The raw data were converted into Newtons (N). Each data file contained 14 plantar pressure time series corresponding to the 7-sensor data for the left and right feet. The overall data reduction process is illustrated in Fig. 2. The plantar pressure data obtained during the balance test were used to compute the 2-foot COP excursion trajectory. The information was used to compute features related to “the standing COP analysis” (Fig. 2). Plantar pressure time-series data obtained from the walking tests were cleaned to focus on steps executed at a constant traveling speed. Depending on the subject, two to four steps corresponding to the acceleration and deceleration phases were manually removed from each 10 m test segment. Examples of the raw 2-foot plantar pressure time series are shown in Supplementary Material 3. Then, the time series was reduced in two different ways. First, the sum of the pressure outputs of the 14 pressure sensors was calculated at each sampling time. This new single time-series was used to compute the data features in the frequency domains (Fig. 2). Second, data corresponding to the stance phase of each foot was selected using an algorithm capable of detecting strike and lift events to build a new data set comprising the plantar pressure information for each isolated stance. This set of isolated steps (i.e., stance phases) was used for the computation of four categories of data features, extracted from the “peak analysis,” “1-foot COP trajectory analysis,” “gait phase analysis,” and “wavelet analysis.”

Fig. 2
figure 2

Overview of the data reduction process. AUC: area under the curve. COP: center of pressure

Feature extraction

A total of 182 data features were extracted. They were adapted from parameters described in previous studies that used plantar pressure information to investigate the risk of falling [12, 22], explore gait alterations in various populations [20, 23, 31], or predict activities of daily life [29]. Features were derived from six different analyses of the data. In this section, the medial-lateral and anterior-posterior axes are denoted as x and y. One category of features was extracted from plantar pressure data collected during the standing balance test.

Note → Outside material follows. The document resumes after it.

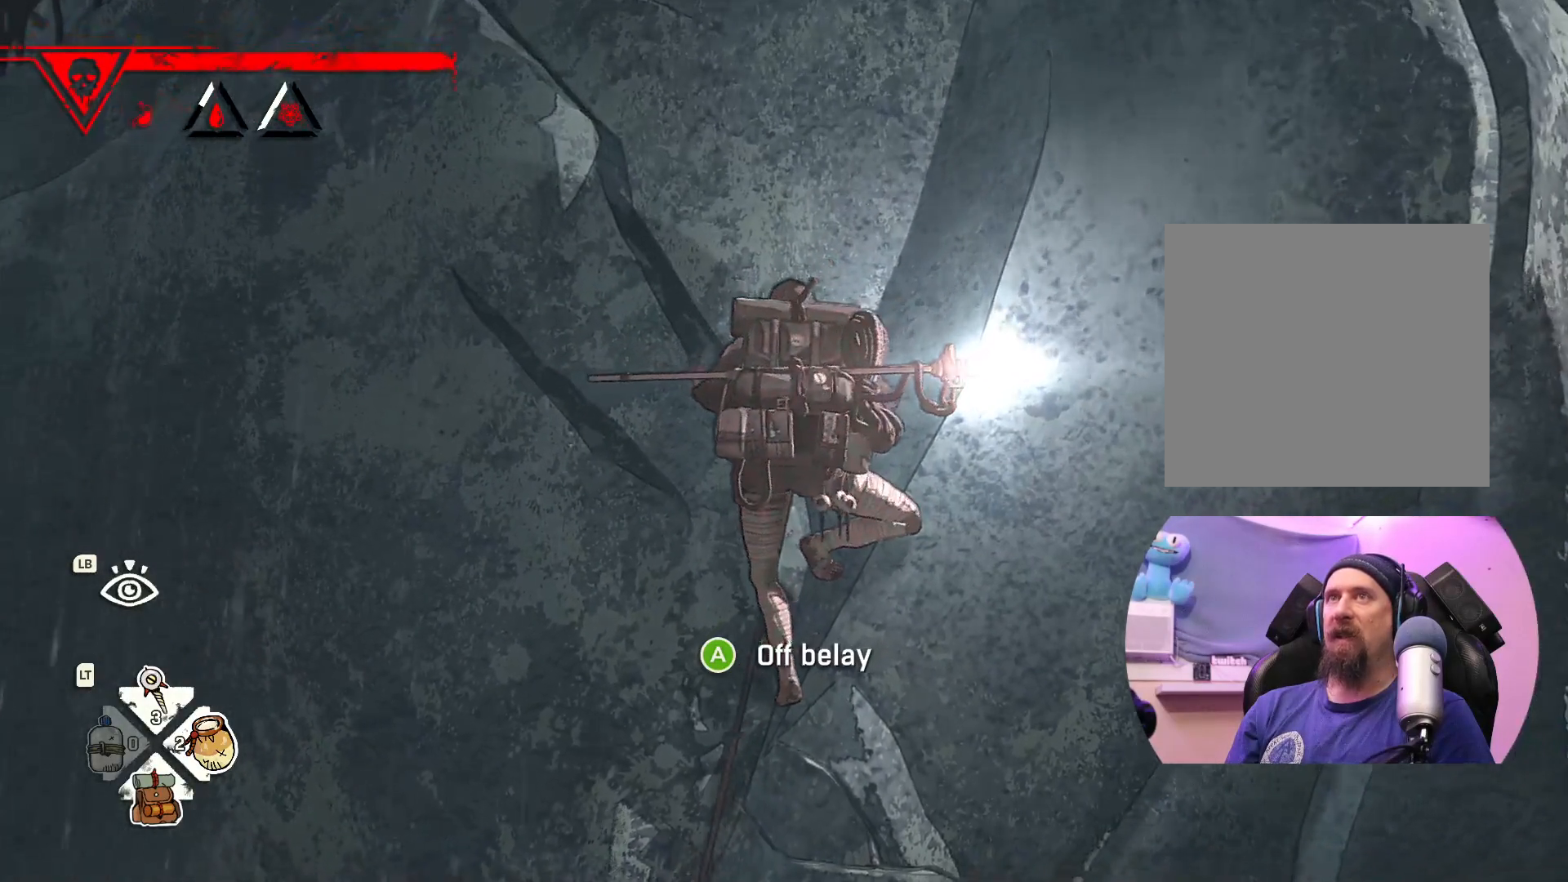
{"buttons": [], "left_stick": "center", "right_stick": "center", "events": []}
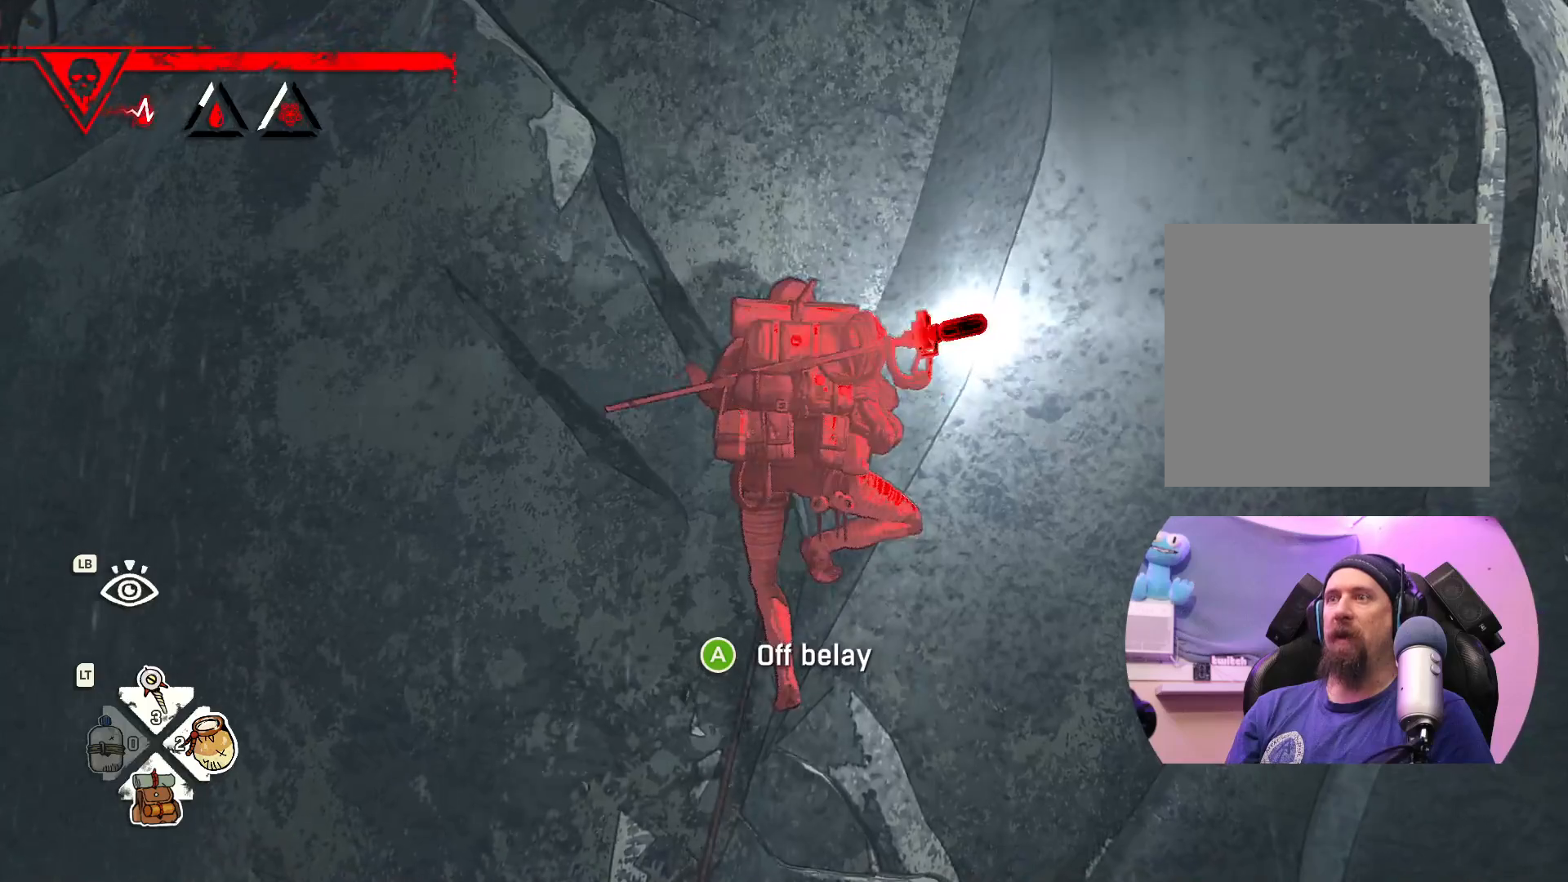
{"buttons": [], "left_stick": "center", "right_stick": "center", "events": []}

  • Standing COP analysis. After computation of the COP excursion trajectory, the range of variations in x and y, the total length of the excursion trajectory, and the total surface covered by the COP excursion were calculated (Fig. 3A). This category includes four extracted features.

Fig. 3
figure 3

Illustration of some selected parameters computed during the data feature extraction process. A: Data features extracted from the Standing COP analysis. The black line illustrates the COP excursion trajectory. The light blue area illustrates the surface covered by the COP excursion trajectory. B: Variables used in 1-foot COP trajectory analysis. The black line illustrates the COP trajectory. The red line segment illustrates the 1-foot COP excursion. The numbered black squares indicate the virtual locations of the 7 sensors. The green triangle marks are the starting point and the endpoint of the COP trajectory. C: Example of plantar pressure time series for one isolated step obtained during the walking test. Plantar pressures treated for each isolated step are the raw material for the extraction of all time domain features in the following categories: “peak analysis and area under the curves”, “1-foot COP trajectory analysis”, “gait phase analysis” and “Wavelet analysis”. Blue: heel, orange: lateral midfoot, green: center of the midfoot, red: lateral forefoot, purple: center of the forefoot, brown: medial forefoot, pink: big toe. D: Variables used in the wavelet analysis (extracted from C). The black line corresponds to the envelope of the 7 sensors. The blue triangle illustrates the first and the second peaks typically observed during the stance phase. The red diamond illustrates the valley between the two peaks. The orange lines describe the peak widths, calculated at 30% of their magnitude. The green break lines correspond to the slopes on each side of the peaks. x: medial-lateral axis. y: anterior-posterior axis. In panel A, COP excursion distances were doubled on the x and y axes to increase readability

Five categories of features were extracted from plantar pressure data collected during the walking test.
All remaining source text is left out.